Review: Sharul Channa's one-woman monologue Am I Old? transfers well from stage to Zoom platform

Actress Sharul Channa plays Savitri, a spunky 68-year-old woman in Am I Old? PHOTO: AWARE

REVIEW / THEATRE

SHARUL CHANNA'S AM I OLD? VIRTUAL EDITION

Wednesday (April 22)

Zoom

Live performance. Check. Communal experience. Check.

The only thing different about actress Sharul Channa's one-woman show was that members of the audience were watching her performance from the comfort of their homes instead of sitting together in a dark theatre.

Am I Old? was first performed at the Drama Centre's Black Box in early March. Channa has resurrected this one-woman show on the now-ubiquitous Zoom video platform in collaboration with gender equality advocacy group Aware. This is possibly Singapore theatre's first experimental show on Zoom, and holds promise for other live experiences as the coronavirus changes the way people can create and share communal experiences.

Channa plays Savitri, a spunky 68-year-old woman who has spent more than a decade caring for her late mother and is now dealing with depleting resources in her old age. The show translates well to Zoom, where the intimacy of the closeup view of Savitri creates an atmosphere of a confidential tete a tete for two.

There is also an odd sense of kinship with the other members of the audience - 100 souls on Wednesday evening. Many audience members lurked quietly, but quite a few responded enthusiastically in the chat window during the 45-minute show, offering "LOL"s and "Hahaha"s in response to Channa's zingy one-liners and sympathetic notes when the mood turned serious.

What made the experience engaging was Channa's likeable persona. As Savitri, she is by turns jokey and melancholy. While the camera is unforgiving in capturing her youthfulness, her subtle expressions and physicality - pursing her lips in the way many elderly folks have a habit of doing, a slight hunch to her shoulders - soon convince you that a 68-year-old is speaking.

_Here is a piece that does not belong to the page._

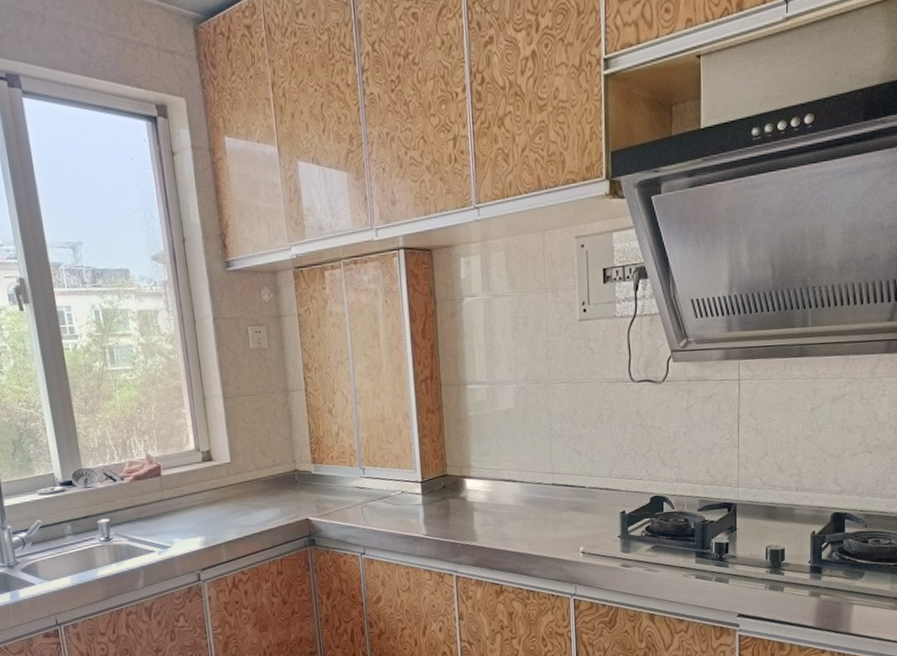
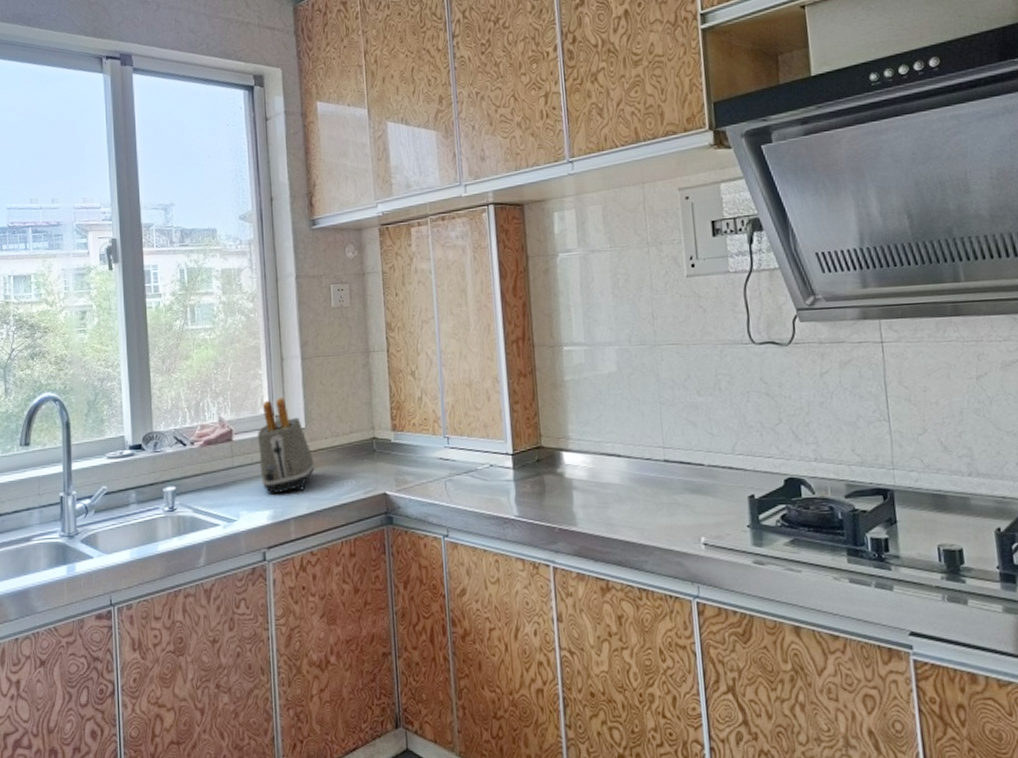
toaster: none [184,435,242,522] -> present [257,398,316,493]

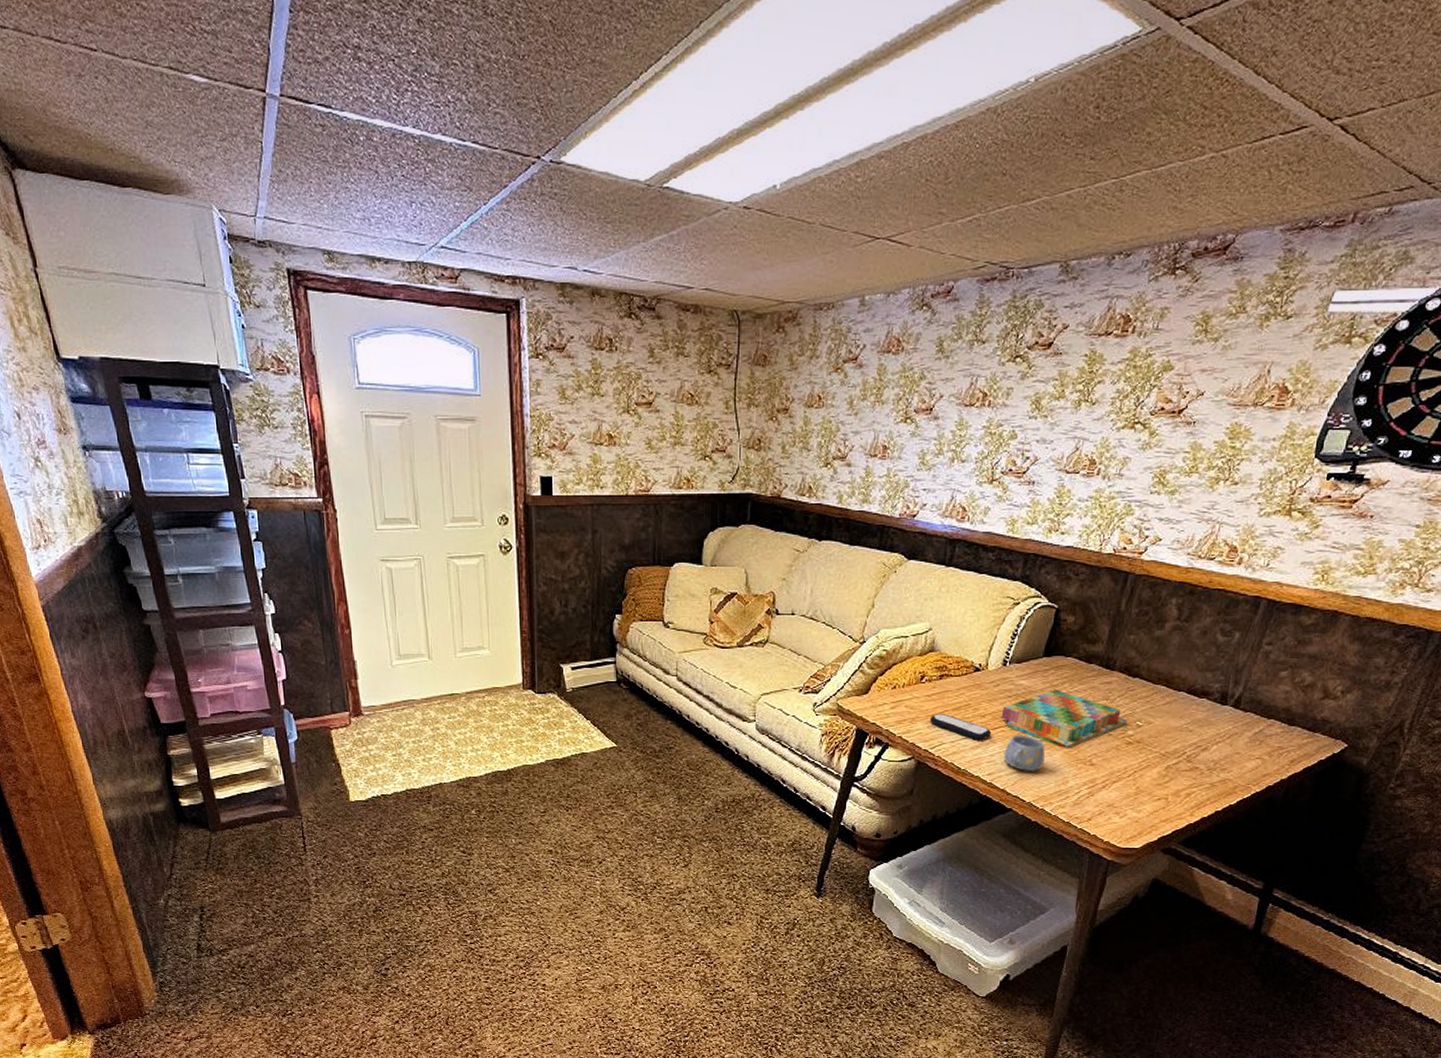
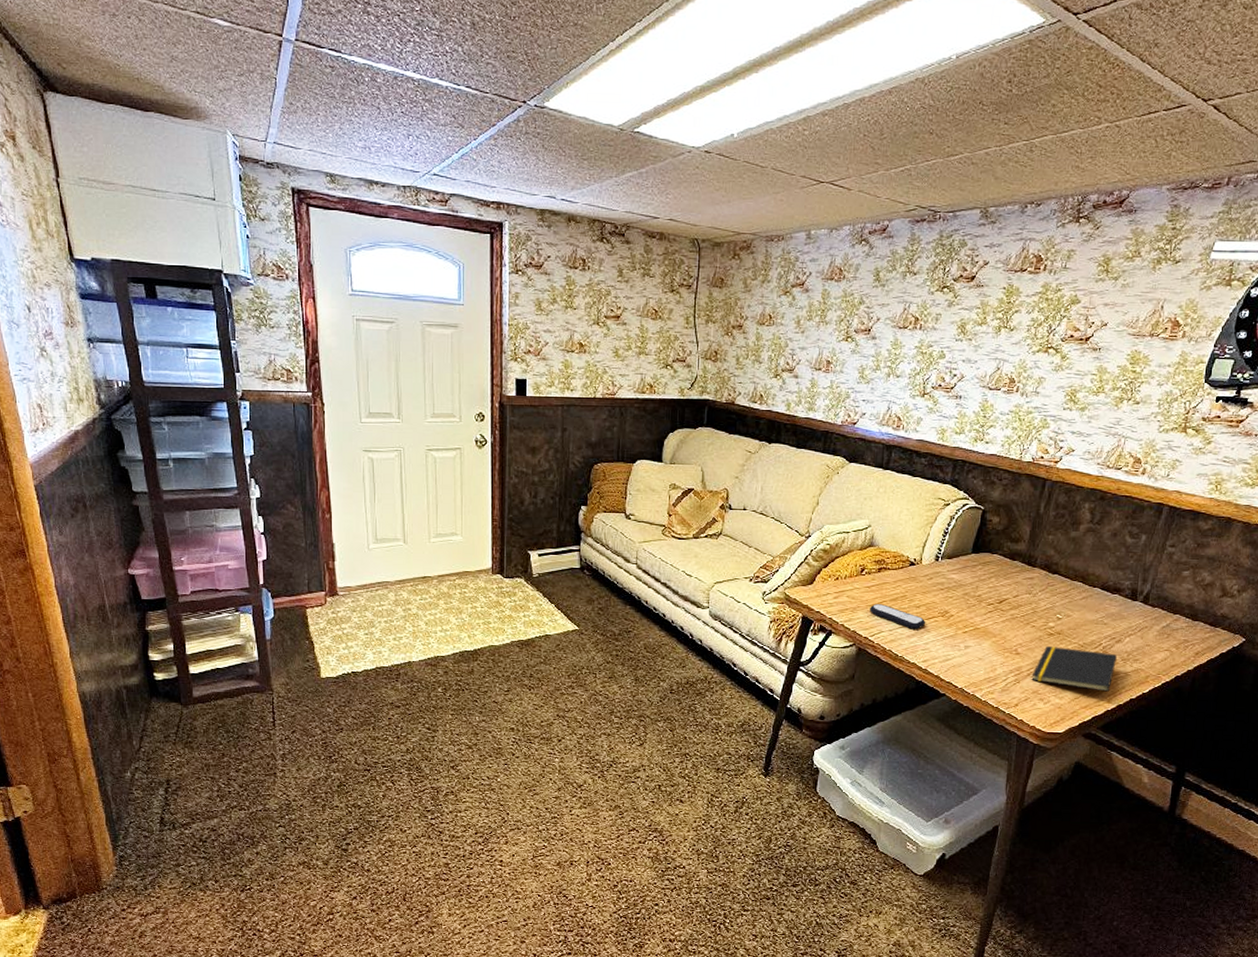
board game: present [1001,690,1127,749] -> none [934,584,1048,639]
mug: present [1003,734,1045,771] -> none [937,624,975,659]
notepad: none [1107,755,1202,804] -> present [1031,645,1117,692]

Channa also incorporates the platform in her opening schtick, adjusting her camera angle and joking about the miracle lighting accessory used by influencers which has made her look younger. She handles with deft nuance the script's nimble segues from funny to forlorn, as Savitri goes from footloose single woman to sole caregiver for her mother, incapacitated after a stroke.

  • BOOK IT

  • What: SHARUL CHANNA'S AM I OLD? VIRTUAL EDITION

    When: Friday (Apr 24), 6.30pm

    Where: Zoom app

    Admission: Pay what you can (Proceeds go to Aware)

    Info: https://str.sg/JMde

The script handles tough issues deftly, and anyone who has had to live with aged grandparents or had to take care of ageing parents will identify immediately with Savitri's anecdotes about a married brother who dodges parental caregiving duties and the delicacies involved in cleaning up a parent's diaper accidents.

The jokes about her miserly brother and her own ageing leaven the seriousness of the topics and prevents the entire enterprise from sliding into sentimental melodrama even with a rather soapy subplot about a lost love.

That the monologue had hit home for many was reflected in the number of people who stayed after the show for Aware's panel discussion about the gendered nature of caregiving and the burdens it places on women.

This is a Zoom session well worth tuning into. There is one more session on Friday (April 24), and Aware is planning more sessions if there is demand.